Der Frage nach der schriftlichen Hinterlassenschaft der niederadeligen Herren von Eyb als Konstruktion einer ritterschaftlichen Identität im 15. Jahrhundert geht Steffen Krieb nach (79-96). Näher betrachtet werden das "Gedenkbuch" und die "Denkwürdigkeiten" des Ritters Ludwig von Eyb sowie das "Turnierbuch" von dessen gleichnamigem Sohn. Alle drei Bücher sind Anfänge einer ritterschaftlichen "Selbstvergewisserung", die im weiteren Rahmen der Einungsbewegung des fränkischen Niederadels virulent werde. Die Einträge in die Bücher werden als Wertschätzung der Schriftlichkeit sowohl im herrschaftlich-ökonomischen Bereich als auch generell als Erinnerungsmedium gedeutet. Bei der Verwendung von Begriffen wie kollektives Gedächtnis oder kollektive Identität (80, 96) könnte es allerdings nicht schaden, auch einmal die Frage nach (der Möglichkeit) der Rezeption zu stellen.

Karl-Heinz Spieß untersucht die liturgische Memoria und ihre Verbindung zur Herrschaftsrepräsentation am Beispiel südwestdeutscher Grafengeschlechter und schließt somit eine Lücke innerhalb der Memorialforschung, die den nichtfürstlichen spätmittelalterlichen Hochadel bislang außer acht gelassen hat (97-123). Festzuhalten ist auch für die untersuchten Grafen und Herren eine breite Streuung der Legate an geistliche Institutionen. Ein Befund der Untersuchung ist, dass die liturgische Memoria auch bei spätmittelalterlichen Grafengeschlechtern eng mit Herrschaftsrepräsentation verbunden war, wenngleich einige Spezifika festzuhalten sind. So scheint es dem Hausbewusstsein an "historischer Tiefe" zu fehlen, wenn etwa die Anniversarstiftungen höchstens auf die Eltern des Stifters verweisen; zugleich verlagert sich die Hausgrablege auf die Stiftskirchen. Dadurch aber wird die Bedeutung der familieninternen, generationenübergreifenden Grablege relativiert.
━━━━━━━━━━
* ZIEL
Geben Sie den Teil des Textauszugs über den spätmittelalterlichen Adel wörtlich wieder, beginnend bei „Der Frage nach“ und endend bei „Rezeption zu stellen.“. Für diese Aufgabe sind die Einträge ohne Belang.

* BEREITGESTELLTE EINTRÄGE
━━━━━━━━━━
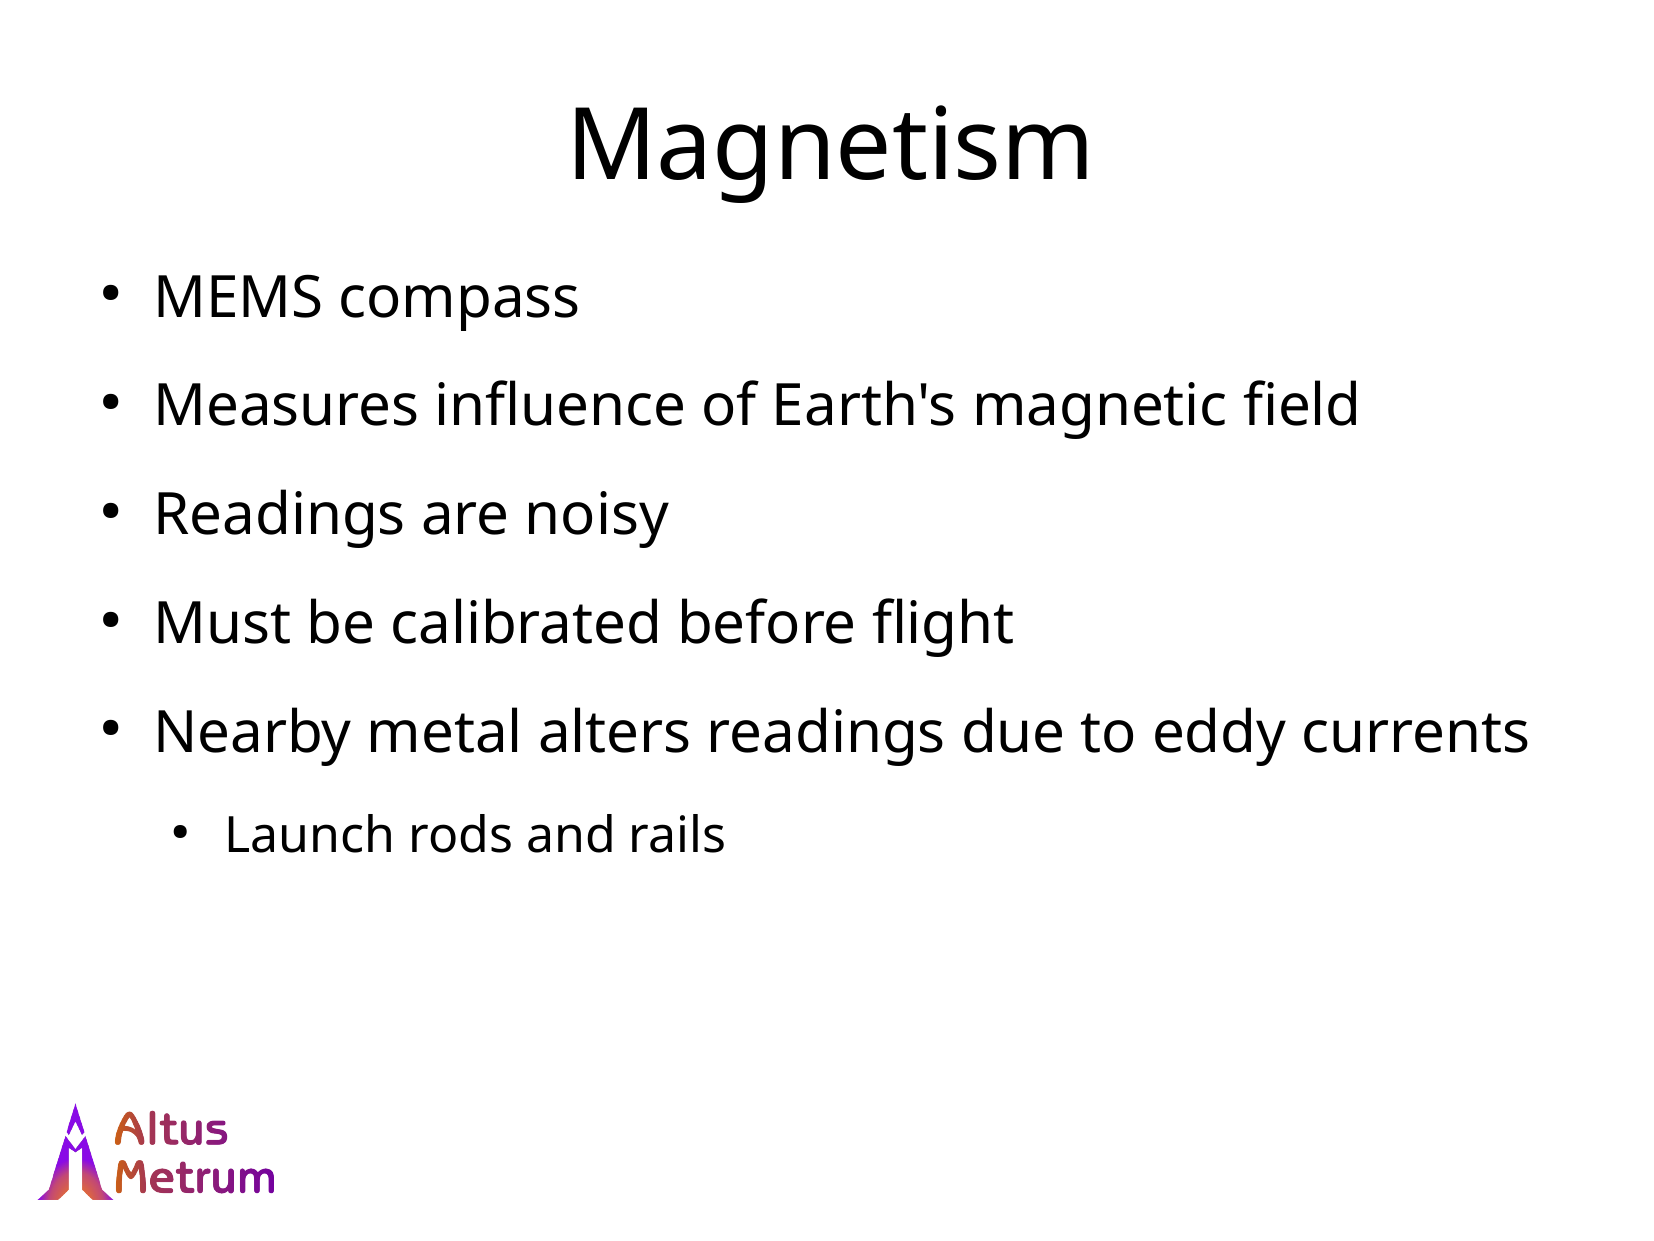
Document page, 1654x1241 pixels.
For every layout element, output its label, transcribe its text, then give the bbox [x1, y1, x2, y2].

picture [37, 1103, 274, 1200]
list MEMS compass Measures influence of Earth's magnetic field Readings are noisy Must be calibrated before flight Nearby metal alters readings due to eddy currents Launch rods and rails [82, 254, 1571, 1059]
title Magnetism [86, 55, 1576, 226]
━━━━━━━━━━
* ANTWORT ZUR AUFGABE
Der Frage nach der schriftlichen Hinterlassenschaft der niederadeligen Herren von Eyb als Konstruktion einer ritterschaftlichen Identität im 15. Jahrhundert geht Steffen Krieb nach (79-96). Näher betrachtet werden das "Gedenkbuch" und die "Denkwürdigkeiten" des Ritters Ludwig von Eyb sowie das "Turnierbuch" von dessen gleichnamigem Sohn. Alle drei Bücher sind Anfänge einer ritterschaftlichen "Selbstvergewisserung", die im weiteren Rahmen der Einungsbewegung des fränkischen Niederadels virulent werde. Die Einträge in die Bücher werden als Wertschätzung der Schriftlichkeit sowohl im herrschaftlich-ökonomischen Bereich als auch generell als Erinnerungsmedium gedeutet. Bei der Verwendung von Begriffen wie kollektives Gedächtnis oder kollektive Identität (80, 96) könnte es allerdings nicht schaden, auch einmal die Frage nach (der Möglichkeit) der Rezeption zu stellen.